Customizing Table Layout and Structure

The plugin provides flexibility for adjusting table structure, including row height, column width, and cell alignment. These customization options allow you to design tables that match your document’s layout and styling needs.

Processing the Table Generation

After adding all content and customizing the table structure, finalize the process by calling the Process method. This method generates the tables and updates the PDF document. Here’s how to handle the results:

1var resultContainer = generator.Process(options);
2
3// Output the number of generated results
4Console.WriteLine("Number of results: " + resultContainer.ResultCollection.Count);

Use Cases for the PDF Table Generator

  1. Data Reporting: Present analytics, financial reports, or survey results in a clear and organized format.
  2. Form Design: Create interactive forms with structured table layouts.
  3. Document Enhancement: Improve the readability and usability of user manuals, guides, or instructional materials.
  4. Batch Processing: Automate table generation for multiple PDF documents.

PDF Merger

The Documentize PDF Merger for .NET is a versatile tool designed to merge multiple PDF documents into a single file. It simplifies the consolidation of PDF files, ensuring your documents are merged efficiently and maintaining consistency across content. The plugin handles internal resources such as fonts and images to optimize the merged document.

Key Features:

  • Merge Multiple PDFs: Easily combine multiple PDF files into one.
  • Resource Optimization: Removes duplicate fonts and images during merging.
  • Batch Processing: Merge large batches of PDF documents in one go.
  • Secure Merging: Ensure document integrity without data loss or content corruption.

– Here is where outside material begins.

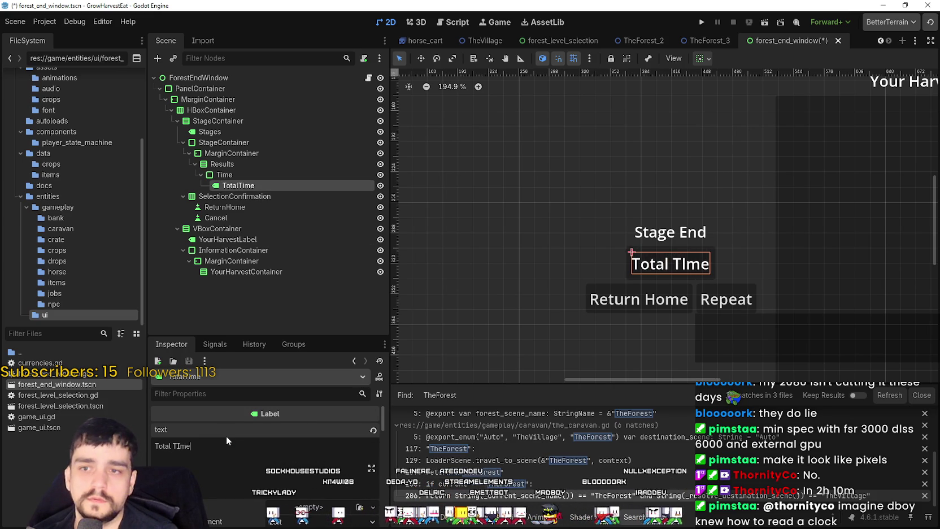
key("BackSpace")
key("BackSpace")
key("BackSpace")
type("ime")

How to Merge PDF Documents

To merge multiple PDF documents into a single file, follow these steps:

  1. Create an instance of the Merger class.
  2. Create an instance of MergeOptions to configure the merging process.
  3. Add input PDF files using the AddInput method.
  4. Set the output file path using AddOutput.
  5. Execute the merge using the Process method.
 1var merger = new Merger();
 2var mergeOptions = new MergeOptions();
 3
 4// Add input PDF files to merge
 5mergeOptions.AddInput(new FileDataSource(@"C:\Samples\file1.pdf"));
 6mergeOptions.AddInput(new FileDataSource(@"C:\Samples\file2.pdf"));
 7mergeOptions.AddInput(new FileDataSource(@"C:\Samples\file3.pdf"));
 8
 9// Specify the output file path
10mergeOptions.AddOutput(new FileDataSource(@"C:\Samples\mergedOutput.pdf"));
11
12// Merge the PDFs
13merger.Process(mergeOptions);

How to Merge PDFs with Page Range

You can also merge specific page ranges from input PDF files using the MergeOptions class. This allows you to combine selected pages into the final output document.

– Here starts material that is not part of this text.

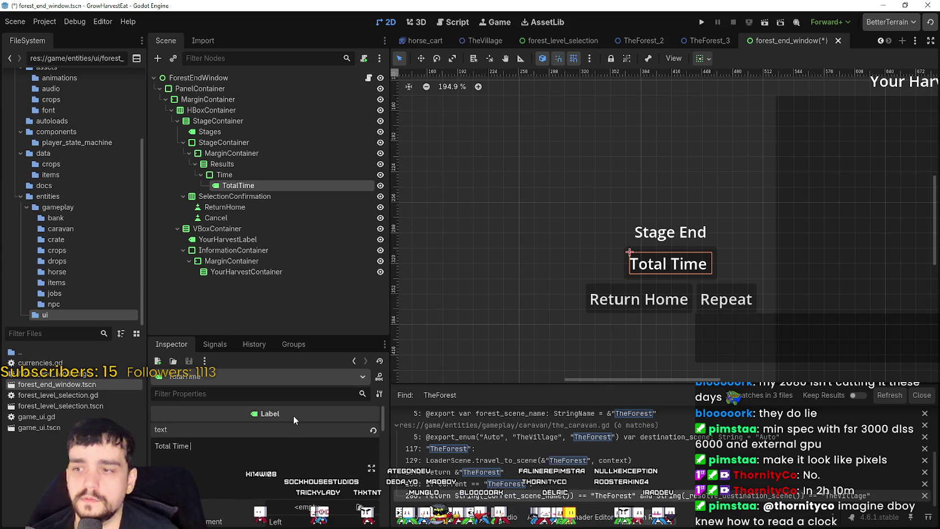
key("BackSpace")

  1. Create an instance of the Merger class.
  2. Configure page ranges using MergeOptions.
  3. Add the input files with specified page ranges.
  4. Set the output path.
  5. Call the Process method.
 1var merger = new Merger();
 2var mergeOptions = new MergeOptions();
 3
 4// Merge specific pages from input PDFs
 5mergeOptions.AddInput(new FileDataSource(@"C:\Samples\file1.pdf"), new PageRange(1, 3));
 6mergeOptions.AddInput(new FileDataSource(@"C:\Samples\file2.pdf"), new PageRange(2, 5));
 7
 8// Specify the output file path
 9mergeOptions.AddOutput(new FileDataSource(@"C:\Samples\outputWithSpecificPages.pdf"));
10
11// Merge the PDFs
12merger.Process(mergeOptions);

How to Handle Batch Merging

The PDF Merger plugin is optimized for handling large batches of PDF documents. By leveraging the batch processing feature, you can merge hundreds of PDFs in a single operation, ensuring efficient and fast document management.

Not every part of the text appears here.